### DATA SHOWN

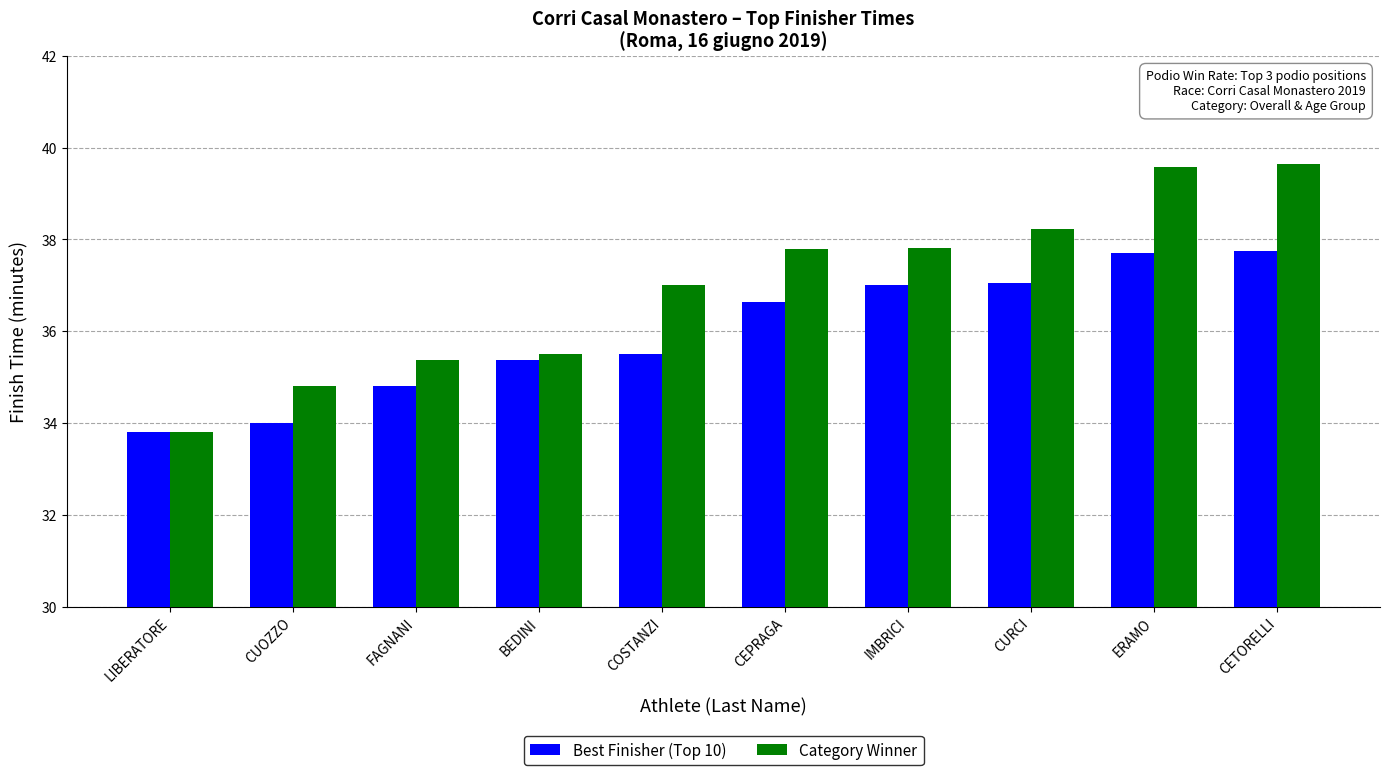

What value does the Category Winner series have at CUOZZO?

34.8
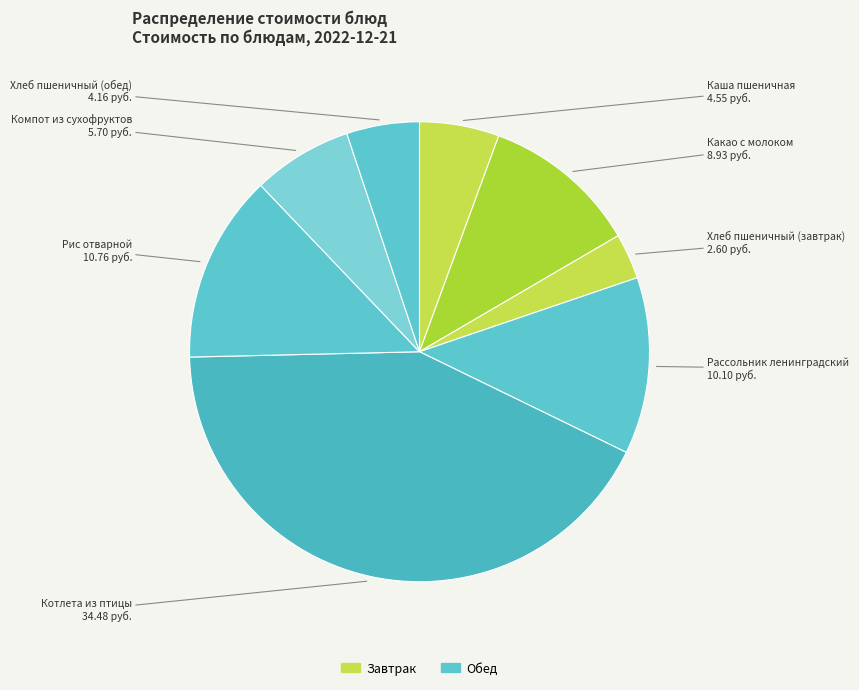

The Какао с молоком slice represents 11% of the pie. True or false?

True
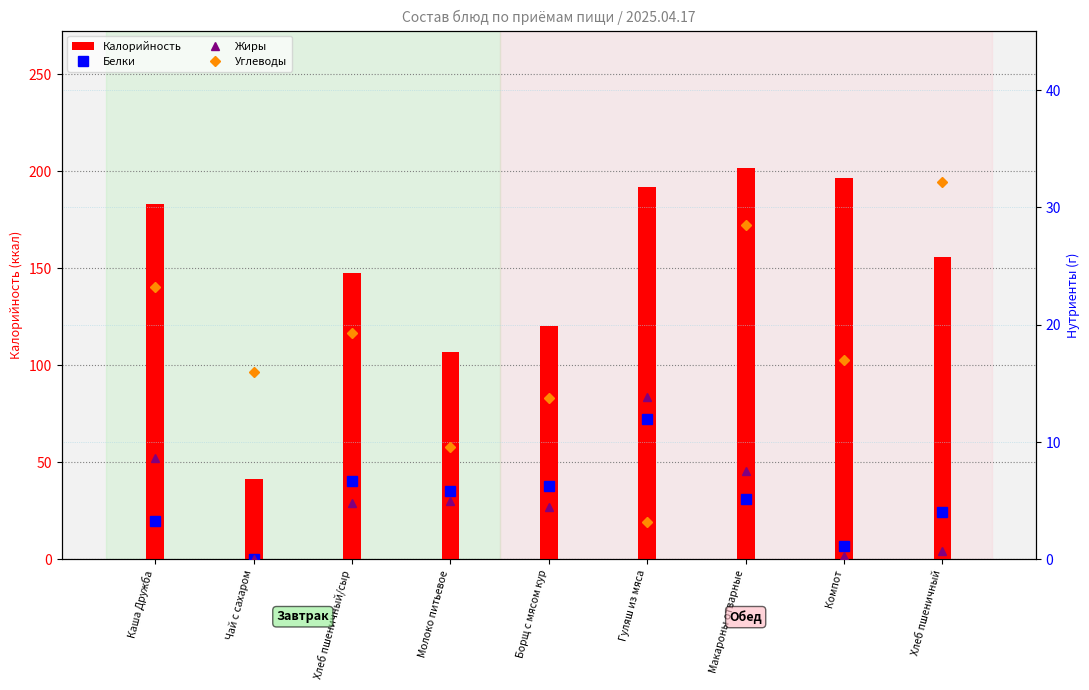

Reading left to right, list all the values displayed in this chart.

Калорийность: Каша Дружба=183.4	Чай с сахаром=41.6	Хлеб пшеничный/сыр=147.5	Молоко питьевое=107.0	Борщ с мясом кур=120.5	Гуляш из мяса=192.0	Макароны отварные=201.9	Компот=196.4	Хлеб пшеничный=155.9
Белки: Каша Дружба=3.3	Чай с сахаром=0.0	Хлеб пшеничный/сыр=6.6	Молоко питьевое=5.8	Борщ с мясом кур=6.2	Гуляш из мяса=12.0	Макароны отварные=5.1	Компот=1.2	Хлеб пшеничный=4.0
Жиры: Каша Дружба=8.6	Чай с сахаром=0.0	Хлеб пшеничный/сыр=4.8	Молоко питьевое=5.0	Борщ с мясом кур=4.5	Гуляш из мяса=13.9	Макароны отварные=7.5	Компот=0.3	Хлеб пшеничный=0.7
Углеводы: Каша Дружба=23.2	Чай с сахаром=16.0	Хлеб пшеничный/сыр=19.3	Молоко питьевое=9.6	Борщ с мясом кур=13.8	Гуляш из мяса=3.2	Макароны отварные=28.5	Компот=17.0	Хлеб пшеничный=32.2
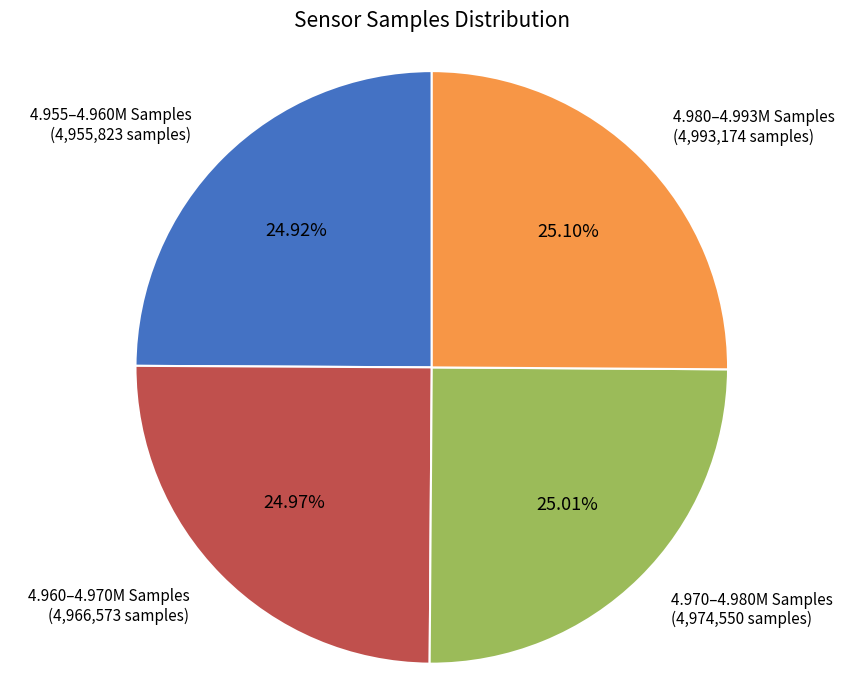

Is there any slice that represents more than half of the pie?

No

######

WHAT THE EXERCISE ASKS: Count the lines in the records above that contain the string "True", matching case exactly, and reply with only that number.

EXPECTED ANSWER: 2